-- Текст упражнения --
Понятие и воззрение, конструкция и открытие, интерпретация и опыт суть моменты, которые также невозможно изолировать друг от друга даже в процессе исследований. Экспериментальные наблюдения предварительно и со значительными последствиями структурированы посредством выбора теоретически определенного замысла. Они могут брать на себя роль контролирующей инстанции лишь в той мере, в какой они могут считаться аргументами и выдерживать напор оппонентов. Перспектива наблюдателя, который, обретая опыт, при объективирующей установке соотносится с чем-либо в мире, на этой ступени рефлексии тем более пересекается с точкой зрения участника дискурса, который, выдвигая аргументы, вступает в перформативной установке в связь со своими критиками: «Опыт и аргумент образуют две несамостоятельные составные части базиса, или основы, наших притязаний на то, чтобы узнать что-нибудь о мире»[225].

Из констатации, что и прирост теоретического знания остается зависимым от взаимодополняющего пересечения перспектив наблюдателя и участника, Вингерт делает вывод, что отношения взаимопонимания, которые доступны лишь перформативно, с точки зрения участников практик нашего жизненного мира, не могут быть добыты естественно-научными средствами, то есть не могут быть исчерпывающе объективировны. На этом основании и детерминистская точка зрения на мир может притязать лишь на регионально ограниченную значимость. Однако этот аргумент ни в коем случае не имеет необходимым следствием трансцендентальное обособление «для нас» естественно-научно объективированного в-себе-сущего. Скорее в бифокальном доступе к миру наблюдателей и участников, в доступе, от которого зависит еще и объективирующее познание природы, мог бы выражаться результат эволюционного учебного процесса[226].

Изображения визуализации данных
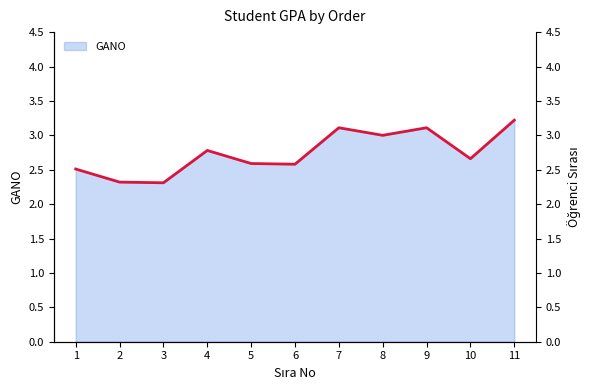

Which category has the highest value across all series?

11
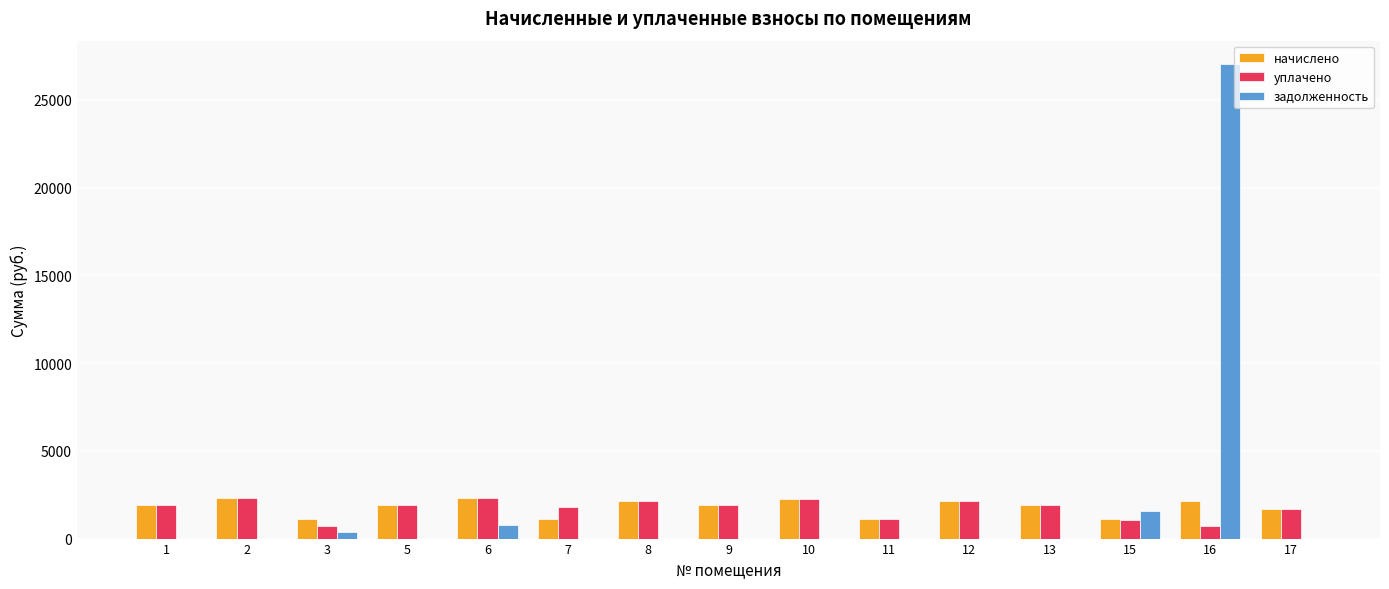

True or false: уплачено has a value of 1909.9 at 9.

True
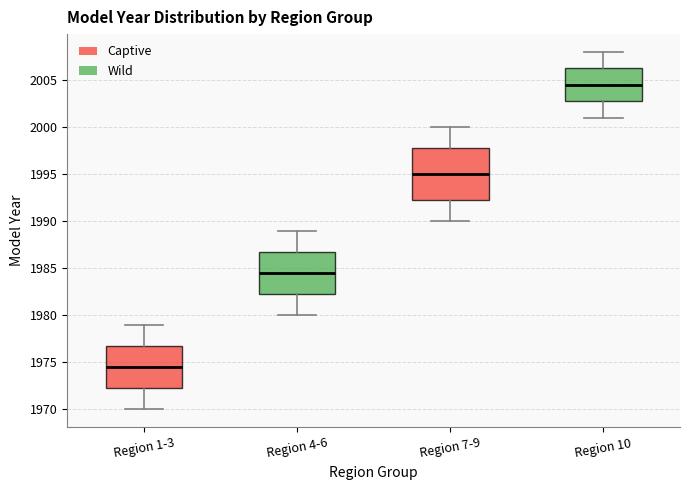

Where does the upper whisker of the box for Region 10 end on the y-axis? The values are not printed on the chart, so give them approximately, as read against the axis.

2008.0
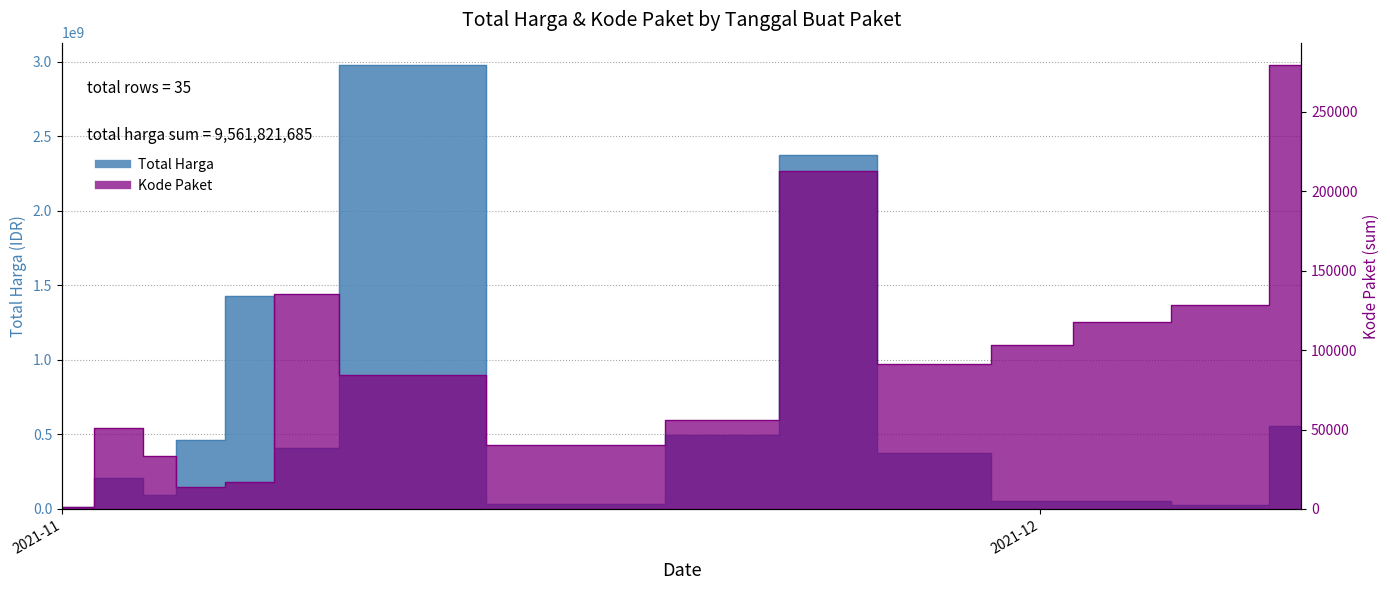

Which series has the largest range (max minus min)?

Total Harga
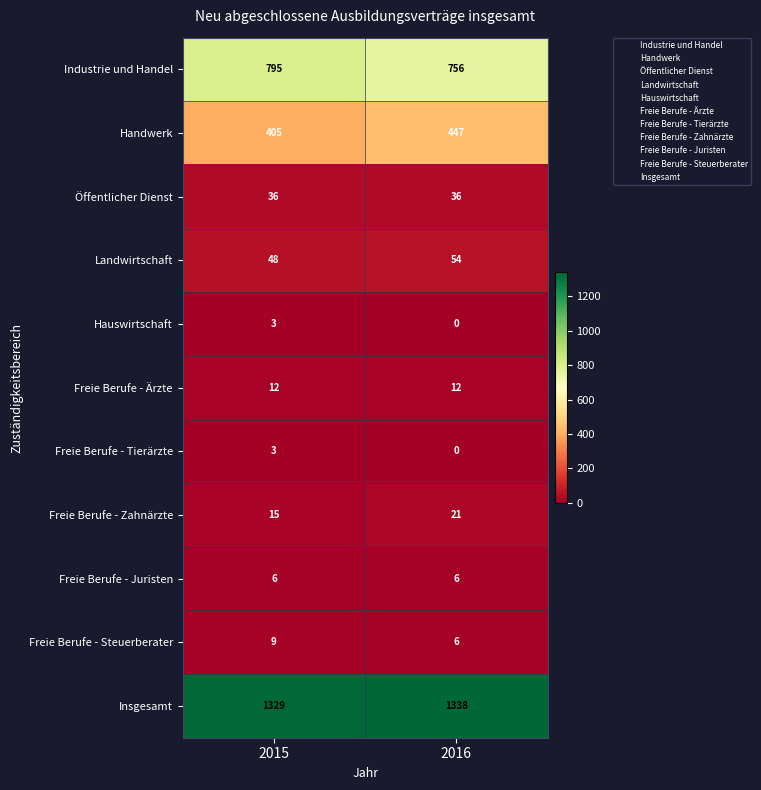

How many distinct data groups are displayed?

11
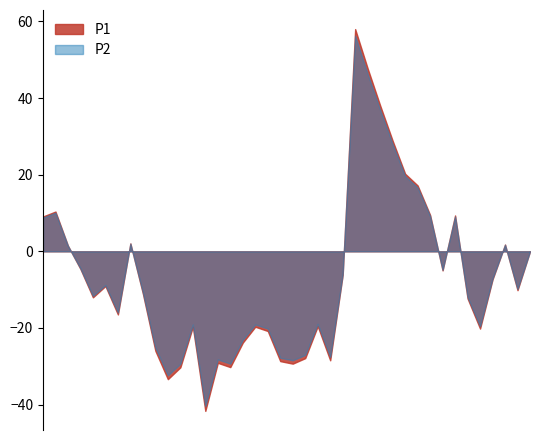

Which series has the largest total across all categories?

P1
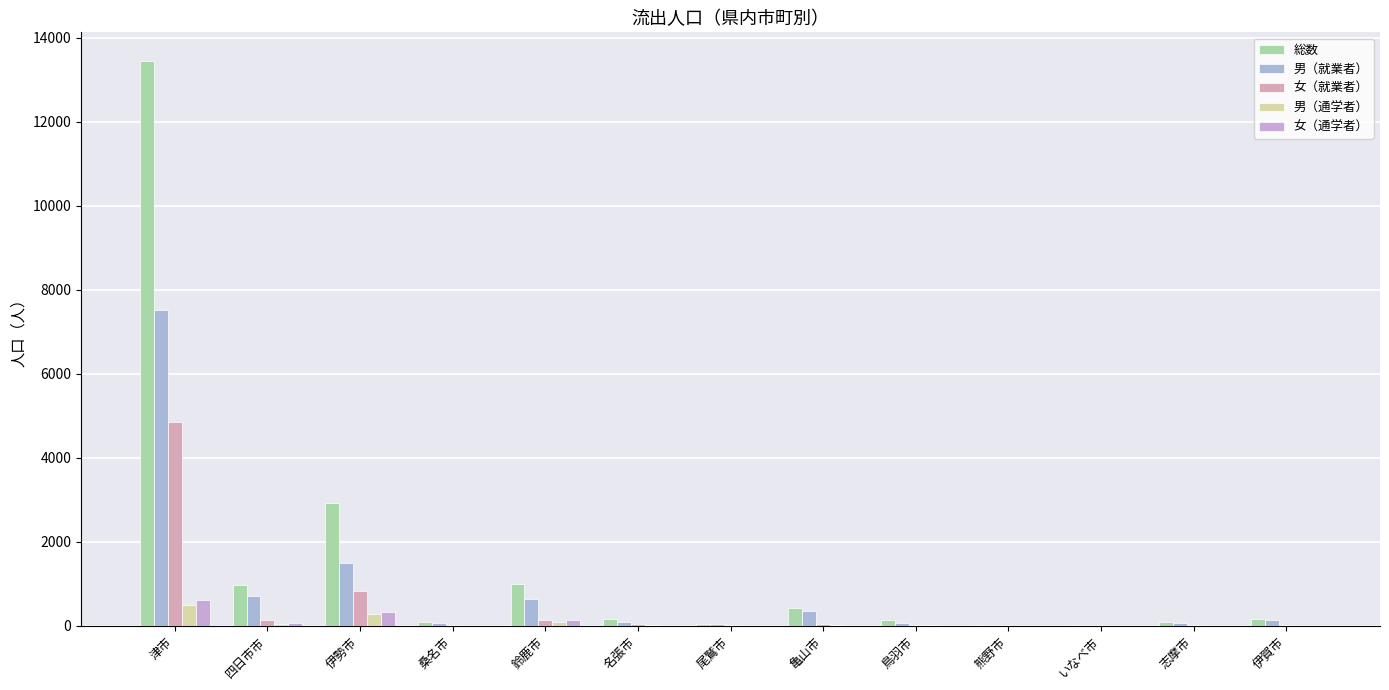

At which category is the sum across all series the highest?

津市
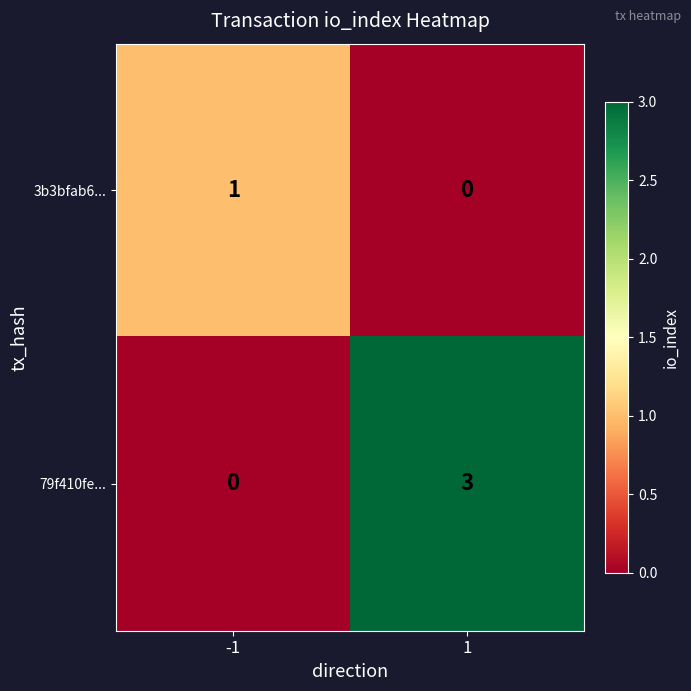

The value of 79f410fe... at -1 is 0. True or false?

True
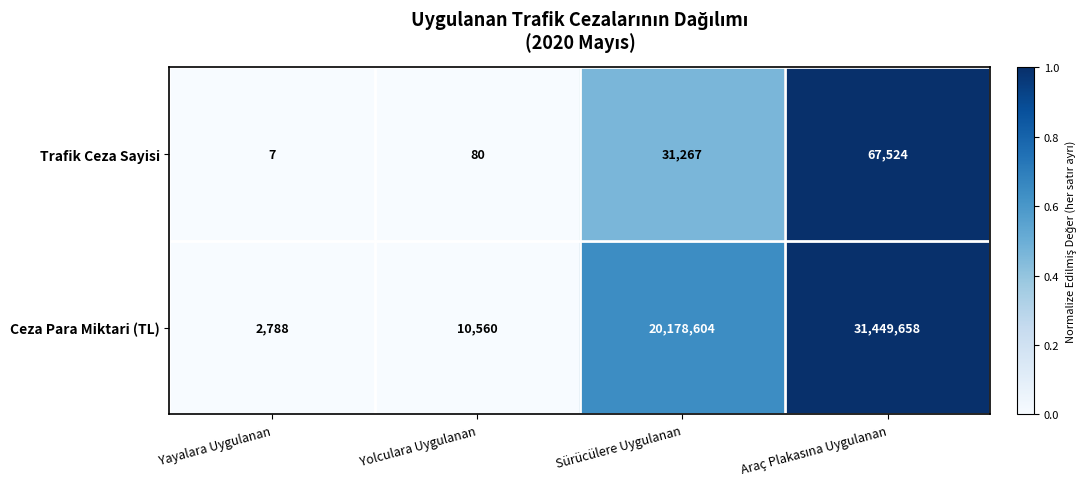

Which series has the largest total across all categories?

Ceza Para Miktari (TL)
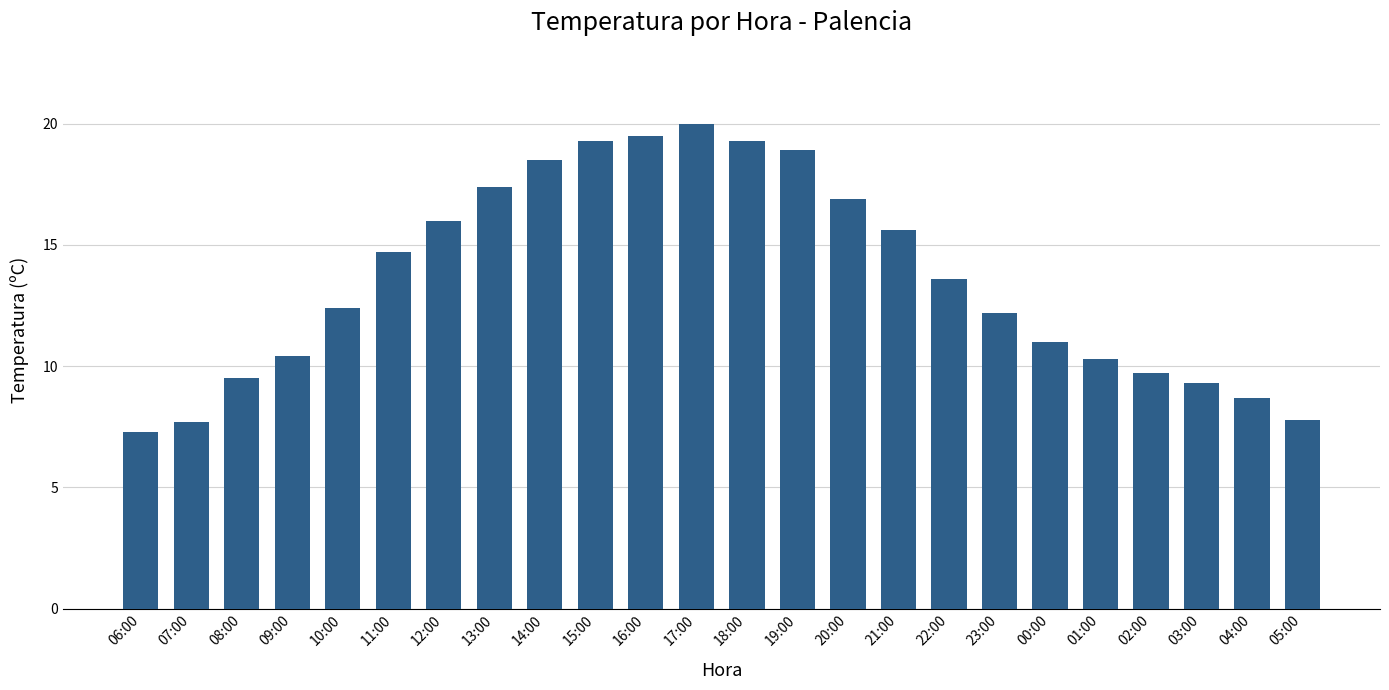

Reading right to left, extract all data points from this chart.

7.8	8.7	9.3	9.7	10.3	11.0	12.2	13.6	15.6	16.9	18.9	19.3	20.0	19.5	19.3	18.5	17.4	16.0	14.7	12.4	10.4	9.5	7.7	7.3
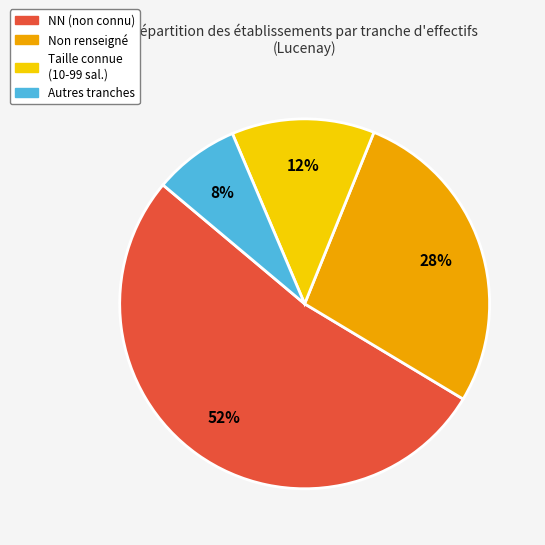

How many slices are in this pie chart?

4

-- Задачи для решения --
1 - Верните слово в слово все строки записей к изображениям визуализации данных, но сами изображения в ответ не включайте.
2 - Напишите продолжение текста о перспективах наблюдателя и участника в познании. Начните сразу после его последнего предложения.

-- Результаты заданий --
1 -
Which category has the highest value across all series?

11

True or false: уплачено has a value of 1909.9 at 9.

True

Where does the upper whisker of the box for Region 10 end on the y-axis? The values are not printed on the chart, so give them approximately, as read against the axis.

2008.0

Which series has the largest range (max minus min)?

Total Harga

How many distinct data groups are displayed?

11

Which series has the largest total across all categories?

P1

At which category is the sum across all series the highest?

津市

The value of 79f410fe... at -1 is 0. True or false?

True

Which series has the largest total across all categories?

Ceza Para Miktari (TL)

Reading right to left, extract all data points from this chart.

7.8	8.7	9.3	9.7	10.3	11.0	12.2	13.6	15.6	16.9	18.9	19.3	20.0	19.5	19.3	18.5	17.4	16.0	14.7	12.4	10.4	9.5	7.7	7.3

How many slices are in this pie chart?

4

2 -
(6) С прагматической точки зрения, которая хотела бы примирить Канта и Дарвина, тезис о «невозможности обойти сзади» говорит в пользу того, что взаимопересечение антропологически глубоко укорененных перспектив знания возникло одновременно с самой культурной жизнью. Необходимость помощи для органически «неподготовленного» новорожденного и, соответственно, длительный период выращивания делают человека с первого момента жизни зависимым от социальных интеракций, которые налагают у него более глубокий отпечаток на организацию и формирование когнитивных способностей, чем у какого-либо другого биологического вида. У человека социальное существование воздействует на рано проявляющуюся коммуникативную социализацию познания и учебы. Михаэль Томазелло выделяет подчеркнутую уже Г. Х. Мидом социально-когнитивную способность понимать собратьев по биологическому виду в качестве интенционально действующих существ[227] как эволюционное достижение, которое отделяет Homo sapiens от его ближайших родственников и способствует культурному развитию[228].

Приматы умеют действовать интенционально и отличать социальные объекты от неживых предметов, но собратья по биологическому виду остаются для них «социальными объектами» в буквальном смысле, потому что они не распознают Alter Ego в Другом. Приматы понимают Другого не как интенционально действующего актора и не строят с ним «интерсубъективные» сообщества в строгом смысле, тогда как человеческие дети уже в девятимесячном возрасте, когда они еще не умеют говорить, учатся совместно с соотносящимся с ними индивидом направлять внимание на одни и те же объекты. Когда дети принимают на себя точку зрения Другого, этот Другой преобразуется в визави, воспринимающего их с позиции коммуникативной роли второго лица. Совместная перспектива, которая возникает уже в этом раннем возрасте из протоотношения первого лица ко второму, конститутивна для дистанцирующегося, объективирующего взгляда на мир и на самого себя: «Вновь обретенные социально-когнитивные навыки открывают детям возможность, чтобы они могли теперь научиться чему-либо о мире с позиции Другого и чтобы они с этой же позиции могли узнавать что-то и о самих себе»[229]. На основе социального понимания когнитивное столкновение с физической среды становится зависимым от когнитивного общения друг с другом. Пересечение перспективы наблюдателя внутримирных обстоятельств с перспективой участника интеракций социализирует процесс познания у подростающего человека, происходящий совместно с представителями его биологического вида. Это пересечение перспектив фиксируется в грамматически упорядоченном обмене коммуникативными ролями между говорящим, адресатом и наблюдателем, когда ребенок в ходе обретения языка учится осваивать систему личных местоимений.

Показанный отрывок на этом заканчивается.